The rideshare company Uber is threatening to end its operations in California entirely if the Golden State forces the company to classify all its drivers as employees rather than contractors, a move more likely in the wake of an August 10 court decision.
“If the court doesn’t reconsider, then in California, it’s hard to believe we’ll be able to switch our model to full-time employment quickly,” CEO Dara Khosrowshahi told CNBC on August 12.
It’s not exactly the plot of Ayn Rand’s famous Atlas Shrugged novel, but it’s pretty darn close. A powerful government entity has told a prominent company, “To do business here, you must obey,” and the business is saying, “Okay, then, we’re leaving.”
Possibly. At this point, it’s still a game of chicken between the state and the company. Uber doesn’t want to have to stop doing business in California, and the state doesn’t want to lose a popular rideshare company operating there. So, who calls whose bluff first?
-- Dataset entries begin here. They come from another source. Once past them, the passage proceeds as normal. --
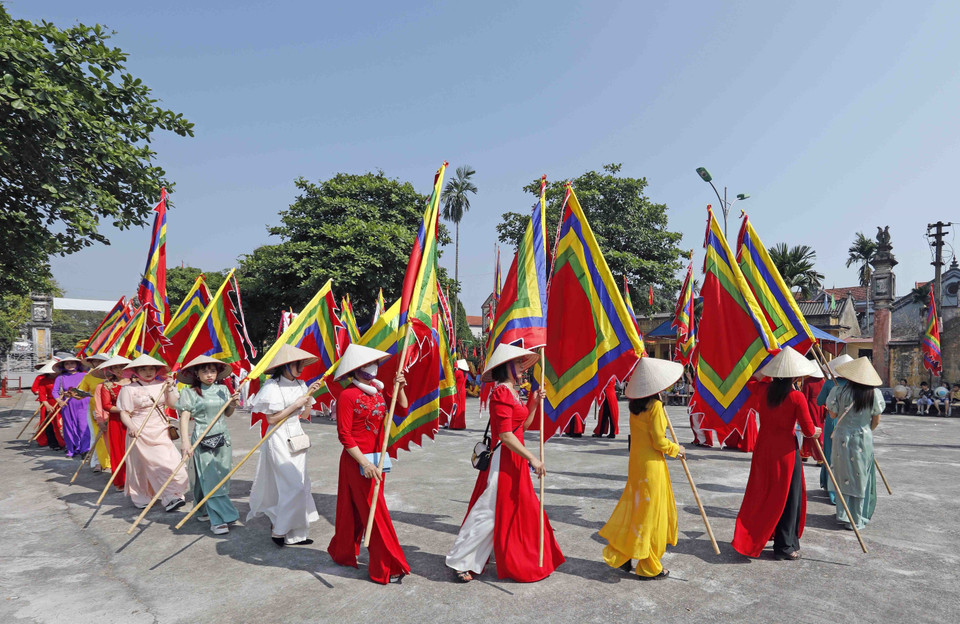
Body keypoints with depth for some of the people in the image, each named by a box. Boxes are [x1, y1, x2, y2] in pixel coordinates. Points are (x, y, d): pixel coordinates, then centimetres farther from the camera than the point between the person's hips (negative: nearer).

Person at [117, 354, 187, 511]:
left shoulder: (162, 385, 7)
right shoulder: (129, 389, -3)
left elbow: (174, 404, 2)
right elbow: (124, 413, -6)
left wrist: (169, 389, -8)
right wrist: (131, 427, -21)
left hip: (160, 431, 3)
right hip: (140, 432, -3)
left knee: (169, 462, -6)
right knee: (142, 465, 6)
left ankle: (172, 497, 0)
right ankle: (141, 498, 24)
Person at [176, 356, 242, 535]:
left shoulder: (222, 389, 8)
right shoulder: (190, 392, -4)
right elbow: (184, 417, -9)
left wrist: (232, 404, -4)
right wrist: (185, 441, -19)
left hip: (222, 438, 5)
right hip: (202, 440, -5)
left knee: (221, 477, 8)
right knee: (209, 479, -5)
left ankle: (206, 510, 27)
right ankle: (219, 520, -2)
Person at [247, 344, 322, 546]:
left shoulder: (300, 385, 8)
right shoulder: (272, 387, -13)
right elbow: (272, 419, -15)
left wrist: (310, 396, -1)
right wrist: (295, 404, -17)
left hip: (297, 437, 8)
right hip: (279, 439, -7)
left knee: (300, 485, 9)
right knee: (293, 486, -10)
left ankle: (294, 533, 19)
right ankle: (279, 528, 8)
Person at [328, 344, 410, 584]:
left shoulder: (376, 389, 6)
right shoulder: (347, 395, -14)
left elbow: (402, 407, 13)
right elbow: (344, 434, -15)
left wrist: (399, 387, -4)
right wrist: (365, 463, -20)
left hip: (377, 458, 7)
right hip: (358, 460, -7)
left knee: (357, 510, 18)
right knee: (375, 512, -2)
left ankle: (343, 553, 37)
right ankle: (385, 568, 8)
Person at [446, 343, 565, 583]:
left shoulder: (512, 392, 13)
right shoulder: (501, 393, -18)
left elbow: (523, 425, 16)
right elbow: (505, 435, -23)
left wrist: (534, 403, 4)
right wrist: (532, 458, -20)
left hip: (515, 460, 10)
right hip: (503, 460, -10)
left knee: (524, 509, 18)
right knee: (489, 512, -4)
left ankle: (525, 562, 34)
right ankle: (461, 562, 8)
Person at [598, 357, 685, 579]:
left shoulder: (636, 404, 5)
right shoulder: (655, 405, -19)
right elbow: (659, 443, -18)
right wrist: (676, 449, 1)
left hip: (636, 461, 8)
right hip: (651, 464, -8)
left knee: (634, 507, 17)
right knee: (651, 513, 4)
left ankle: (618, 554, 23)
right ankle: (649, 567, 17)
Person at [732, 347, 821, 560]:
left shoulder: (764, 390, -2)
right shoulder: (797, 397, -15)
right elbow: (809, 431, -10)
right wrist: (817, 431, 12)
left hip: (764, 447, 5)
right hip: (786, 450, -5)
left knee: (763, 494, 16)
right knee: (788, 497, 8)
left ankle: (753, 539, 25)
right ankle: (785, 547, 17)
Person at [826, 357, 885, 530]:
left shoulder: (840, 392, -11)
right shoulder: (874, 394, -7)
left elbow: (833, 415, -2)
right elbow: (876, 421, 2)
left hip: (843, 437, -1)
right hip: (864, 439, 1)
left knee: (844, 476, 12)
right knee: (861, 478, 10)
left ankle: (844, 514, 16)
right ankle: (858, 519, 18)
Perhaps both sides digging in and fighting to the end would actually be a good thing. It would reveal who’s actually right on the underlying issue: Is the contractor-based business model used by Uber and Lyft actually essential to their service?
Uber and other ride-sharing companies insist that’s the case. They note that the majority of their drivers drive for them only ten or fewer hours a week. Only about 17 percent are full-time, according to a National Bureau of Economic Research working paper. Most drivers specifically want the flexibility to work when and for as many hours as they want. The companies realize that that is the way they attract the drivers they need. Tellingly, Uber has been working with its main competitor, Lyft, to preserve this business model against California’s challenge.
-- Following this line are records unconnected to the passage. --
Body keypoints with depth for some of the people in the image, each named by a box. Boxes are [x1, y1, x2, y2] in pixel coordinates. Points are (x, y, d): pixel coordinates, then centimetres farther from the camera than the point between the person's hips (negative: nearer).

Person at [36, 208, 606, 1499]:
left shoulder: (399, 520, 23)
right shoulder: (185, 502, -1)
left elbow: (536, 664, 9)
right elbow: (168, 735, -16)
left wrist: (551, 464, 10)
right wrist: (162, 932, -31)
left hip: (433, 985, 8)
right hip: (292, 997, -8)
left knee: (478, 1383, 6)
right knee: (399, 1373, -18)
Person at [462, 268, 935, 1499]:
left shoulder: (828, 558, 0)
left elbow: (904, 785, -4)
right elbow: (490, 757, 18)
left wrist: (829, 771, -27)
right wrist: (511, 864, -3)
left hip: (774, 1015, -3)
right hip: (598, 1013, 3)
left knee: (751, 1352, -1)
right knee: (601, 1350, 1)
California legislators say that’s simply a dodge to get around having to pay the full benefits for overtime, health insurance, unemployment, and other legal obligations, since those rules don’t apply to contract work. The state’s lawmakers have attempted to force these companies to provide those benefits by passing the AB5 law, which strictly limits the type and amount of contract work that can be done. The law has proven to be a major headache for freelance workers, limiting the ability of people such as translators, photographers, musicians, and yoga instructors, among others, to earn a living. California has nevertheless stuck to its guns, arguing that the law is important as a way to protect those workers.